Published a century ago, The Riddle of the Sands still reads like an upmarket contemporary thriller. Only the storyline betrays its age. A pair of patriotic Englishmen, on a duck-shooting holiday, sail a small yacht along the desolate North Sea coast of Germany. En route, they uncover a Prussian plot to invade Britain by sea. Childers had himself sailed the same coastline, and his book is a potent brew of travelogue, reportage and autobiography.
Most of the plot is pure fantasy, but its central premise, bolstered by Childers's laconic prose (the opening chapter offers a wonderful portrait of the boredom and drift of London clubland in August), fed Britain's self-fulfilling panic about Germany's expansionist ambitions. The book was an immediate success; even the chaps at the Admiralty loved it. After the war, it transpired that Germany had indeed been considering an amphibious invasion of Britain. But in the war he had anticipated, it was Childers who saw active service in British raids on the German coast, not the other way around.
The Riddle of the Sands turned Childers, a House of Commons clerk, into a public figure. Yet, rather than build a literary career, he started, with characteristic perversity, campaigning for Irish Home Rule. After flirting with the Liberals, he became, as his passion for Ireland grew more inflamed, Sinn Fein's minister of publicity.
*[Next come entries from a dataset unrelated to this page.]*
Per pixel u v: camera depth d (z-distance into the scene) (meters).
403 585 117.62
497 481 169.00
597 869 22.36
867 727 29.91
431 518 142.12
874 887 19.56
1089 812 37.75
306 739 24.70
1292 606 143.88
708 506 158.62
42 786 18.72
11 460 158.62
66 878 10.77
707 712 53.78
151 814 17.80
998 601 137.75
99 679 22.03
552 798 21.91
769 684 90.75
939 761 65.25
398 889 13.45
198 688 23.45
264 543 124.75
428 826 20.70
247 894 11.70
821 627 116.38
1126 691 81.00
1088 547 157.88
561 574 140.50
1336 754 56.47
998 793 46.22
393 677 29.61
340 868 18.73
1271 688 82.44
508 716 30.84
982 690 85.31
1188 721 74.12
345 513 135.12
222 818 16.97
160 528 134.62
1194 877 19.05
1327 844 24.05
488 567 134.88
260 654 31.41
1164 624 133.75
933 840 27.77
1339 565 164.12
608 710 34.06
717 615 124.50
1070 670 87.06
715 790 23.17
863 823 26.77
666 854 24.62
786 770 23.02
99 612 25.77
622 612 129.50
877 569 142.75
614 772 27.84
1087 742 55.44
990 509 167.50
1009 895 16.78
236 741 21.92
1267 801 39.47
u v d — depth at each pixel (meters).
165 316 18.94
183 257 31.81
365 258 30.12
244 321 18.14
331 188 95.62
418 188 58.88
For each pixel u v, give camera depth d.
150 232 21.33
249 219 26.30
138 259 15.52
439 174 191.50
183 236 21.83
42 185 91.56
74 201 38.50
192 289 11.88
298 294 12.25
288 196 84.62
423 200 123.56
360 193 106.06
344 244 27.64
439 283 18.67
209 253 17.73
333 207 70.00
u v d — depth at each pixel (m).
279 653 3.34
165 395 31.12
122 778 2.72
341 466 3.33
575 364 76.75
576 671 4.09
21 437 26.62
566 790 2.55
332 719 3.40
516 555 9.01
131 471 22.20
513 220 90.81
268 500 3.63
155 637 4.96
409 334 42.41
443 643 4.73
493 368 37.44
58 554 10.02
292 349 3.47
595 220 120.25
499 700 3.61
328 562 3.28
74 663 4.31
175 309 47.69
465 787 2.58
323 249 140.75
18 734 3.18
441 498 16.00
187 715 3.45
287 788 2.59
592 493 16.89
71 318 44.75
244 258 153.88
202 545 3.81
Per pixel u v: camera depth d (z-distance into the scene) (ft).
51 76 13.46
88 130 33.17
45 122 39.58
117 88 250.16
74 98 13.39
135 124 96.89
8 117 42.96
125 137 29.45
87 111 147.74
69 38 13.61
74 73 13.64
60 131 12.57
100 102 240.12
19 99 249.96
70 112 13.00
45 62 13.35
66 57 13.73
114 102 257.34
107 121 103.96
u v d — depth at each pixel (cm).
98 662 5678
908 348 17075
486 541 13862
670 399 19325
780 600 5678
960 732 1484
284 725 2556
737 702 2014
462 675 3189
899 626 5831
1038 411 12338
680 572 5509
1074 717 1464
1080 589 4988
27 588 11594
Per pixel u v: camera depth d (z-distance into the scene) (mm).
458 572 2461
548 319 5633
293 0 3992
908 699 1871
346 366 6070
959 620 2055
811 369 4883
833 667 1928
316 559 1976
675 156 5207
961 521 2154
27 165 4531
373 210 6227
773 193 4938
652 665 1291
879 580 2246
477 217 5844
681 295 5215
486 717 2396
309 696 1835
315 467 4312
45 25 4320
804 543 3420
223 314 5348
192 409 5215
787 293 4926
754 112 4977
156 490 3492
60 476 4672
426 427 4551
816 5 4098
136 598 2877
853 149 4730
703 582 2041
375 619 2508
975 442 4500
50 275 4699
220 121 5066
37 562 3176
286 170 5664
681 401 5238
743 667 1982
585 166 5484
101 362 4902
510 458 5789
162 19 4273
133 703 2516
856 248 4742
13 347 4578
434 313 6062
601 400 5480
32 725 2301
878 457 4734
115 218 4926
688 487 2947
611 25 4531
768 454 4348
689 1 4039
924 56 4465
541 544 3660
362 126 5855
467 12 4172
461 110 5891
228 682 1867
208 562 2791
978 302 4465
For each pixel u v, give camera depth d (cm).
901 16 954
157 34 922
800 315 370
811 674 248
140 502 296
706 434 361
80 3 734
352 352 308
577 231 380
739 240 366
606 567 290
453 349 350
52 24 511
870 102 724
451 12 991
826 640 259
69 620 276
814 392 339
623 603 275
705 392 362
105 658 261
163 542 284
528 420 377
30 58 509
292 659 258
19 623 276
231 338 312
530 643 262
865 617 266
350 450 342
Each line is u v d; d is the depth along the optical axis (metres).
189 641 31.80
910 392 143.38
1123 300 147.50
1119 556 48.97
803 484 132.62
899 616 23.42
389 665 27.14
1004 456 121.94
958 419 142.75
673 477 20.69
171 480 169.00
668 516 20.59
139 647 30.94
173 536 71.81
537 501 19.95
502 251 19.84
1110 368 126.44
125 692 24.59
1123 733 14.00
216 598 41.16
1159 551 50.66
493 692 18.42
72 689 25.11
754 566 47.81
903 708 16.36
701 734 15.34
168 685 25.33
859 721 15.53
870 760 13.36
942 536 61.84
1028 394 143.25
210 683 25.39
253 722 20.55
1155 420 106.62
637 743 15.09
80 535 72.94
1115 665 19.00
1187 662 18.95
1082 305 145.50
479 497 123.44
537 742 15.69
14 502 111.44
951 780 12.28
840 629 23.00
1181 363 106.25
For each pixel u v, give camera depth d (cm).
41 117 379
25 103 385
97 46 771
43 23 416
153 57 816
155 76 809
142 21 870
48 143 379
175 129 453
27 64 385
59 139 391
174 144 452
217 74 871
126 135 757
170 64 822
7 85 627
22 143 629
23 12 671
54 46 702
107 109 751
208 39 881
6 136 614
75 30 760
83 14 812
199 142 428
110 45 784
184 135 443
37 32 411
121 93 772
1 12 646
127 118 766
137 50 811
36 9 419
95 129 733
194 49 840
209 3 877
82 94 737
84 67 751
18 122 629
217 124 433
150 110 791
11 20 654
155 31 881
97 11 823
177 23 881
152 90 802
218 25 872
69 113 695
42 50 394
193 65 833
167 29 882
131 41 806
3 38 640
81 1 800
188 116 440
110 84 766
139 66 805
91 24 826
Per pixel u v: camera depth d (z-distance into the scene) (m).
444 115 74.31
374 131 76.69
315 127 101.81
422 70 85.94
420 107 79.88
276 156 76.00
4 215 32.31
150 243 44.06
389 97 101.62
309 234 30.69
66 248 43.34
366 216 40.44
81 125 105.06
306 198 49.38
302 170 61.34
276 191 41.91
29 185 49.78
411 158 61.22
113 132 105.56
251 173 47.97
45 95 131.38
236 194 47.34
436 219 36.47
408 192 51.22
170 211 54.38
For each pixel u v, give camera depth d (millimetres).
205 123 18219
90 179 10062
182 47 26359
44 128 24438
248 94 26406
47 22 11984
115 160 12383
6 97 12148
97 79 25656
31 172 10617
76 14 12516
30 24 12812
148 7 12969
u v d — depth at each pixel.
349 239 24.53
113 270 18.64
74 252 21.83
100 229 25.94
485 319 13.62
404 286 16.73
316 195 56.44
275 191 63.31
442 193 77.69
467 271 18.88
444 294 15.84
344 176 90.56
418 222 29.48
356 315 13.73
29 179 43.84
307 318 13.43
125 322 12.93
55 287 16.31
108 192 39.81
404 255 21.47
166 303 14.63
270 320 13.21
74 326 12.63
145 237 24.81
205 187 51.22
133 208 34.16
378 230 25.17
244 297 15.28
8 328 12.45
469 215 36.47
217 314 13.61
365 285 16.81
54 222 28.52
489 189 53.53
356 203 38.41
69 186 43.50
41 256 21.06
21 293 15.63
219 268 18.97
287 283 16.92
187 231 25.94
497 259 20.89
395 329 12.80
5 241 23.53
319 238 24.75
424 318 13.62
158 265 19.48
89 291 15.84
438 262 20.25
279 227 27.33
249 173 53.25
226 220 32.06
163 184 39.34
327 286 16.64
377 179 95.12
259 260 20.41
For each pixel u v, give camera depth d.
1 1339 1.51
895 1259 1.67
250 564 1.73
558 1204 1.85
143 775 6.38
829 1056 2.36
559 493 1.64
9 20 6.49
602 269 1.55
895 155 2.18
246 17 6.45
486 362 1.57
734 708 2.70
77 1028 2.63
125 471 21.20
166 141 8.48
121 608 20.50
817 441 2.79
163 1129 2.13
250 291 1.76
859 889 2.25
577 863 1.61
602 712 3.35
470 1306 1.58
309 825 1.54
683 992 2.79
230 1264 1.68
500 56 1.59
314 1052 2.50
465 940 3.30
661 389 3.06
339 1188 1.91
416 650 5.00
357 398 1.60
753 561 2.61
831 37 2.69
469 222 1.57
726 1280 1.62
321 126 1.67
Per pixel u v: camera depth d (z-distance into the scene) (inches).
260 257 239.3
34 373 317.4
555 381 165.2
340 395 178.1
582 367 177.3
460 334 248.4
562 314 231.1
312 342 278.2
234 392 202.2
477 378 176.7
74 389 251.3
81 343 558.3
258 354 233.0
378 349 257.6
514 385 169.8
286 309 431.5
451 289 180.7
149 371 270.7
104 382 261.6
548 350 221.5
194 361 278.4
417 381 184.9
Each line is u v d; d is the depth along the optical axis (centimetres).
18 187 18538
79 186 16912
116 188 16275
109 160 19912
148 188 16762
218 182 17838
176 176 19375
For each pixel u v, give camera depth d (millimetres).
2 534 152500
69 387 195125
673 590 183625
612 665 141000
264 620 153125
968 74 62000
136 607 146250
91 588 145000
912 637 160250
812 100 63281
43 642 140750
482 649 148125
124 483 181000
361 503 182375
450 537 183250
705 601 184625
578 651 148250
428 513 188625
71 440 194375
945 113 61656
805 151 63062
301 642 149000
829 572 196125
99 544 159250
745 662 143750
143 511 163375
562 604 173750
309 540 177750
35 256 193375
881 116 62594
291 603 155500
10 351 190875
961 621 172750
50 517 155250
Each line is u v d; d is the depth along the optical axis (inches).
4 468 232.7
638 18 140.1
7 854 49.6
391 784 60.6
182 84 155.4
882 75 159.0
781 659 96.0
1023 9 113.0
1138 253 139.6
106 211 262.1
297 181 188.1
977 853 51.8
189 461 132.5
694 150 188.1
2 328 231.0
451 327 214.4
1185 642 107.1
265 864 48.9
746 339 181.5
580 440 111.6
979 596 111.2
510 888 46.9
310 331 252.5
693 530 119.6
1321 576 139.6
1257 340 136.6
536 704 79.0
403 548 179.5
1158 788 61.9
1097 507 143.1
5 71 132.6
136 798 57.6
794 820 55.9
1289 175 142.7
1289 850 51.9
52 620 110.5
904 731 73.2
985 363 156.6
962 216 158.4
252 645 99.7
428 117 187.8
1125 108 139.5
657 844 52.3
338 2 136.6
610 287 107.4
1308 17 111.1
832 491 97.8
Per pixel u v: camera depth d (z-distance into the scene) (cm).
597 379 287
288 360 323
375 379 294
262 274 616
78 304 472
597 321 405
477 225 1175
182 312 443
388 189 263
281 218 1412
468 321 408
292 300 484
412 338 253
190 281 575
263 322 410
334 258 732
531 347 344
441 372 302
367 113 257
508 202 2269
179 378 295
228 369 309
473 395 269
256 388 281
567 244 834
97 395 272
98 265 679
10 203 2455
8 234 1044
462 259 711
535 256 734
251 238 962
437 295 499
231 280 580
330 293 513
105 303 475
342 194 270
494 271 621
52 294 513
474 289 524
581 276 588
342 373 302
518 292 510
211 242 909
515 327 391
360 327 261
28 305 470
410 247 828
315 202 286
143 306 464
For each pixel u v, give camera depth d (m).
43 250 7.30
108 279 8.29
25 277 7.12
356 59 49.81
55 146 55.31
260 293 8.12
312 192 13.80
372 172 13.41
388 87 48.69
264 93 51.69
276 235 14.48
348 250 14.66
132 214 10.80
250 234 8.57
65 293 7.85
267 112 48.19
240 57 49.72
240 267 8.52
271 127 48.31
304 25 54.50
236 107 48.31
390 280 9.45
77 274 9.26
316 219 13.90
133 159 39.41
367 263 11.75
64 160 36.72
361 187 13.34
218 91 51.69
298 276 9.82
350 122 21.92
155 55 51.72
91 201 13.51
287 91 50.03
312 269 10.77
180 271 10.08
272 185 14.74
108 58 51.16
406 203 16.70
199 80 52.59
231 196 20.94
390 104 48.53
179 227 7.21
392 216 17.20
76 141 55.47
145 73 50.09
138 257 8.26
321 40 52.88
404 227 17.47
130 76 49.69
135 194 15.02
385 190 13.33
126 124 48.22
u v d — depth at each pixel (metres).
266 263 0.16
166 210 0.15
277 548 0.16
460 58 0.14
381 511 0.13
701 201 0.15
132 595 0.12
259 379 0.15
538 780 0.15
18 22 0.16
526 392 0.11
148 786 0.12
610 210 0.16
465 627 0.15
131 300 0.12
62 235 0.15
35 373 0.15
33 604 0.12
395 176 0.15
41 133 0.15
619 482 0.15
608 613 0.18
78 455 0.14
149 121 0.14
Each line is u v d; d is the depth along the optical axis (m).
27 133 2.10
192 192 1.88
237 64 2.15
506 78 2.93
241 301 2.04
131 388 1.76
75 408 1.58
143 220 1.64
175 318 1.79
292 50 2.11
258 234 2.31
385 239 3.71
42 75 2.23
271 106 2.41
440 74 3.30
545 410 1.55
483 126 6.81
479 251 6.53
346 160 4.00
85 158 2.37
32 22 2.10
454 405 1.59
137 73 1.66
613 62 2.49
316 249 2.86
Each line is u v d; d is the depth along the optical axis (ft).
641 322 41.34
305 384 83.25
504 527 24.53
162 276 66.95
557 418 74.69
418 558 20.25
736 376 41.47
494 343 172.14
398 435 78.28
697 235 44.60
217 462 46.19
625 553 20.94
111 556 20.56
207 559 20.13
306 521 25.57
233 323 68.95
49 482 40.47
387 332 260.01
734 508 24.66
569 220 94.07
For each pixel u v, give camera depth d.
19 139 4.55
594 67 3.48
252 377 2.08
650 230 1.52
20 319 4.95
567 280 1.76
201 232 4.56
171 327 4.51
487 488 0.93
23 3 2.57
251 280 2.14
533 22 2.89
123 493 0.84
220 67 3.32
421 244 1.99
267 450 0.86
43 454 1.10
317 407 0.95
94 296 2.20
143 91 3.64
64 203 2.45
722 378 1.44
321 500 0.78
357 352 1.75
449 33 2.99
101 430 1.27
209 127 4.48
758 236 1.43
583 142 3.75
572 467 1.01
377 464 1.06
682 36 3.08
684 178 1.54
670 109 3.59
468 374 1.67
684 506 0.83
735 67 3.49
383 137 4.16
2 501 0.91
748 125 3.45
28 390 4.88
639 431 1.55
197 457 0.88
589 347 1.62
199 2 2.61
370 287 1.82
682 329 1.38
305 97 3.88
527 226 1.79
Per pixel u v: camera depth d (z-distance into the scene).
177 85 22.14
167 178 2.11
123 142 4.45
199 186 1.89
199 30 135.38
When Sinn Fein split over the 1921 treaty giving Ireland limited dominion status, he became director of publicity for the IRA. "He was one of those men who by temperament was incapable of compromise," observed Lloyd George. "Brave and resolute he undoubtedly was, but, unhappily for himself, he was also rigid and fanatical." He never wrote another novel.
With such a varied career, it would be hard to write a boring biography of Childers. Piper doesn't disappoint. While there was nothing wrong with Jim Ring's efficient biography, Erskine Childers: author of The Riddle of the Sands (John Murray, 1996), Piper brings fresh insight to this fascinating, often contradictory life. His narrative twists and turns like a sequel to Childers's own novel; he never allows his analysis to slow the pace.
Like all good biographies, this book doubles as a history of its age. Childers lived through a period of remarkable upheaval. At the time of his birth, in 1870, Lenin had just been born and Germany was yet to become a nation. At his execution, in 1922, the Tsar was dead, the Kaiser exiled, and both the Soviet Union and the Weimar Republic were in full swing. Ireland was in the throes of a civil war. Only Britain remained relatively unchanged.
In this cinematic age of ours, no biography can truly give Childers's life the memorial it deserves. The Riddle of the Sands was filmed in 1979, with Michael York and Jenny Agutter. But Childers himself won't be remembered properly until his own story becomes a film. Who would play him? Well, how about Liam Neeson? After all, he has already tackled both Irish and German history, in Michael Collins and Schindler's List. Until then, given his divided love for both England and Ireland, it is fitting that Childers continues to enjoy reputations on both sides of the Irish Sea.